Мы с Никритиной ходили и ходили по толстым мягким коврам из желтой хвои. До войны в царскосельских дворцах лежали почти такие же роскошные ковры. И вот в одну из прекрасных пятниц, самую обычную в этих местах, я получил письмо от приятеля. Сначала он, конечно, сообщил про погоду: «Лето у нас в Ленинграде препротивное — холод, дождь», а потом, в конце четвертой страницы среди прочих новостей сообщил, не выделяя особо: "Вы, конечно, знаете, что умер М. М. ".
— Какой М. М.?
— Ничего не понимаю… М. М… Кто бы это мог быть?
— Какая-то идиотская конспирация!
И вдруг Никритина горестно всплеснула руками:
— Это Михал Михалыч!
У меня перехватило дыхание:
— Да, Михал Михалыч.
Перед нашим отъездом из Ленинграда он заглянул на Бородинку. Был неразговорчив и трудно улыбался.
Перечитали строчку письма. Сомнений не было.
— Он.
Так мы узнали о смерти Зощенко.
* * *
Месяца через три, промозглым туманным днем, классическим для Ленинграда, мы поджидали к завтраку Шостаковича.
— А ты, Нюша, выпьешь рюмочку? — спросил я, откупоривая «маленькую» армянского коньяка.
— Непременно. По погодке.
Дмитрий Дмитриевич пришел, как всегда, точно в условленное время.
Аккуратность, исполнительность, безусловно сдержанное слово, жизненный порядок являлись неизменными свойствами этого музыканта, самого вдохновенного в нашем веке.
Шостакович приподнял рюмку:
— Мне бы хотелось выпить в память Михал Михалыча.
Молча выпили.
Мы все по-настоящему любили Зощенко.
— Мне передавали, Дмитрий Дмитриевич, что вы были на его похоронах.
— Да, да, был. Конечно, был. Он лежал в гробу такой красивый.
И, сморщив переносицу под очками, повторил резко и быстро, словно рассердившись на кого-то:
— Очень красивый. Очень, очень.
И сам разлил по рюмкам коньяк.
— Давайте по второй. В его же память. Он был великий писатель.
И опять сердито сморщил переносицу.
— Великий, великий. А вот в покер играл отвратительно! Я терпеть не мог с ним играть. Как дурак он играл. Всегда проигрывал. Помните, как я убежал, швырнув карты? Это, Анатолий Борисович, у вас приключилось, на Кирочной. У Зощенко на руках флешь-рояль был. От короля-флешь. С джокером. А у меня тузовый покер. Так он, дурак, после третьего повышения — открыл меня. А ведь раздеть мог. Я бы лез и лез. Помните?

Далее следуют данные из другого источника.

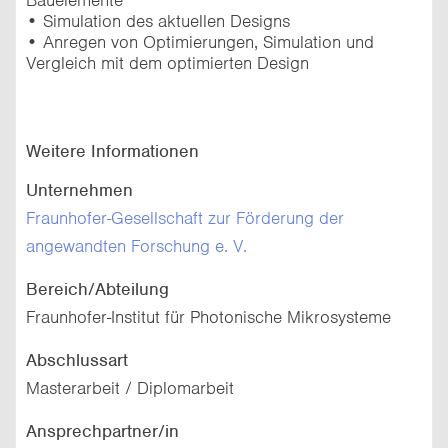
• Simulation des aktuellen Designs
• Anregen von Optimierungen, Simulation und
Vergleich mit dem optimierten Design
Weitere Informationen
Unternehmen
Fraunhofer-Gesellschaft zur Förderung der
angewandten Forschung e. V.
Bereich/Abteilung
Fraunhofer-Institut für Photonische Mikrosysteme
Abschlussart
Masterarbeit / Diplomarbeit
Ansprechpartner/in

— Конечно, помню. Разве такие случаи в жизни забываются? Это ведь, Дмитрий Дмитриевич, не вторая или третья любовь.
Шостакович улыбнулся, обрадовался:
— Да-да! Мой тузовый покер нарвался на флешь. Такое в жизни не забывается. Это верно, это верно.

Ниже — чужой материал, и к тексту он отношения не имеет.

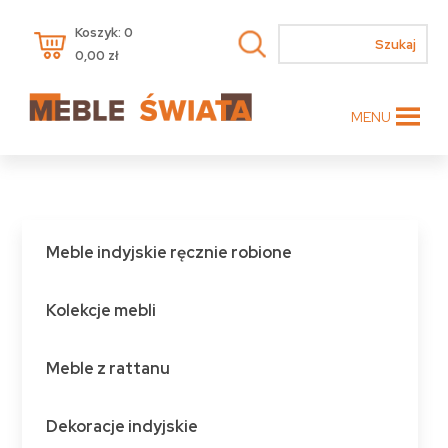
Koszyk: 0
0,00
zł
MENU
Meble indyjskie ręcznie robione
Kolekcje mebli
Meble z rattanu
Dekoracje indyjskie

Я был в добрых отношениях с Михал Михалычем больше четверти века. С молодых лет он очень уважительно относился к медицине — к врачам, к аптекам, к лекарствам, к диетам, к медицинской литературе, наивно считая ее научной. Здоровья он был неплохого, я бы сказал — среднеинтеллигентского, но обожал лечиться, добросовестно выполняя советы врачей. Он очень боялся умереть. А вот в это трагическое дето, заболев совсем несерьезно, вдруг испугался не умереть. И до последнего вздоха решительно и упорно отказывался от врачей, от лекарств и даже от еды.
Устал. Устал жить.
Его жену, Нину Владимировну, в Союзе писателей спросили: «Где бы вы хотели похоронить Михал Михалыча?» Она ответила: «На Литераторских мостках». Но ей в этом отказали под каким-то глупым предлогом. «В таком случае, — сказала она, — я хочу похоронить мужа в Сестрорецке». Там была у Зощенко дача. Вернее — половина дачи. Этому желанию вдовы в Союзе обрадовались: «Пожалуйста, мы сегодня же договоримся с похоронным бюро».